The prosecution's medical experts included Dr. Nathan C. Keep, Parkman's dentist. Keep testified that he recognized certain false teeth found among the human remains in Webster's lab as the very ones that Keep had made for Parkman years before. To establish the necessary connection between the experts' identification of Parkman's remains and their presence in Webster's lab, the prosecutors brought in Littlefield.
By this time, the spectators' gallery was packed. By the end of the trial, more than 50,000 people had been present at one time or another.

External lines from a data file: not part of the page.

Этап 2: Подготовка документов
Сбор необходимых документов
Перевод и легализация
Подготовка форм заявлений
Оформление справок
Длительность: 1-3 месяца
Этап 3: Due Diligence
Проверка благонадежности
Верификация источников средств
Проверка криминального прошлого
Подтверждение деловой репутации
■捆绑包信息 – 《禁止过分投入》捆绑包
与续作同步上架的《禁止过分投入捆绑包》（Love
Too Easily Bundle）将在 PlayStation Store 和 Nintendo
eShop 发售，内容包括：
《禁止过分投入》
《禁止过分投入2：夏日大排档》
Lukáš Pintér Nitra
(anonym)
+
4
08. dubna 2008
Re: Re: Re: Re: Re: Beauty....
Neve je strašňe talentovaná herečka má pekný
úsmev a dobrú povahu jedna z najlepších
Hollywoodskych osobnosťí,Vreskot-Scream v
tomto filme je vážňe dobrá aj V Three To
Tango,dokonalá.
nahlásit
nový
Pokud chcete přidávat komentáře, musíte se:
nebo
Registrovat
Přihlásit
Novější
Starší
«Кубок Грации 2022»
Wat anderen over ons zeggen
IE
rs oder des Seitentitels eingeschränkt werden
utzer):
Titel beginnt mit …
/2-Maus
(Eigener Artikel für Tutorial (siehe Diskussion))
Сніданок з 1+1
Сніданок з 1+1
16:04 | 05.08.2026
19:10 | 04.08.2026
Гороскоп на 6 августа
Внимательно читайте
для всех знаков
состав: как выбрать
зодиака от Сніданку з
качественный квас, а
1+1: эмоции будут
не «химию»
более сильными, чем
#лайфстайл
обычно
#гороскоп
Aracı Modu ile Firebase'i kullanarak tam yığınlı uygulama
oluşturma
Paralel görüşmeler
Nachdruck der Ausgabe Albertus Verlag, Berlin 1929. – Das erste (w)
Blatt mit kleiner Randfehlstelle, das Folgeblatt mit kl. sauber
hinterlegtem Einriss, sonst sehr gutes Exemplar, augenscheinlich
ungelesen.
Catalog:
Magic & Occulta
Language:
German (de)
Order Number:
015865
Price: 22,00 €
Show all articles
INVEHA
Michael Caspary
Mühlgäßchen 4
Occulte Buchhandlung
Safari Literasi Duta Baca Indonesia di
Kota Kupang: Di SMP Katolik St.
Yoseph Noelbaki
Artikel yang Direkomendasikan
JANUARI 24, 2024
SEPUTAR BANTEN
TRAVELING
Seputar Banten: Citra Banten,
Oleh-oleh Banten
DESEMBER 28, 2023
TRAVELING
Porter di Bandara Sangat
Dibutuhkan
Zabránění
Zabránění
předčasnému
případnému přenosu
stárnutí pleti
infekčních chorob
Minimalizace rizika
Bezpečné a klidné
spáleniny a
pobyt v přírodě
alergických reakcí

The prosecution knew that Littlefield would make or break their case, and they brought out his testimony slowly but surely, leading eventually to Littlefield's climactic discovery of Parkman's remains in Webster's lab:
I took the crowbar and knocked the bigness of a hole right through.… There are five courses of brick in the wall. I had trouble with my light, as the air drew strongly through the hole. I managed to get the light and my head into the hole, and then I was not disturbed with the draft. I held my light forward. The first thing which I saw was the pelvis of a man and two parts of a leg. The water was running down on these remains from the sink.
Littlefield's next comment was an understatement, to say the least:
I knew that it was no place for these things.
Clifford had put on an excellent case, and Webster's attorneys were hardpressed. They tried to attack the janitor Littlefield's testimony by questioning his motives, including his desire to collect the reward offered by Parkman's family. Unable to succeed with this tack, Merrick and Sohier then presented a series of character witnesses. Although the retinue of socialites who testified on Webster's behalf was impressive, they could not shake the facts set forth by Littlefield's and the medical experts' testimony.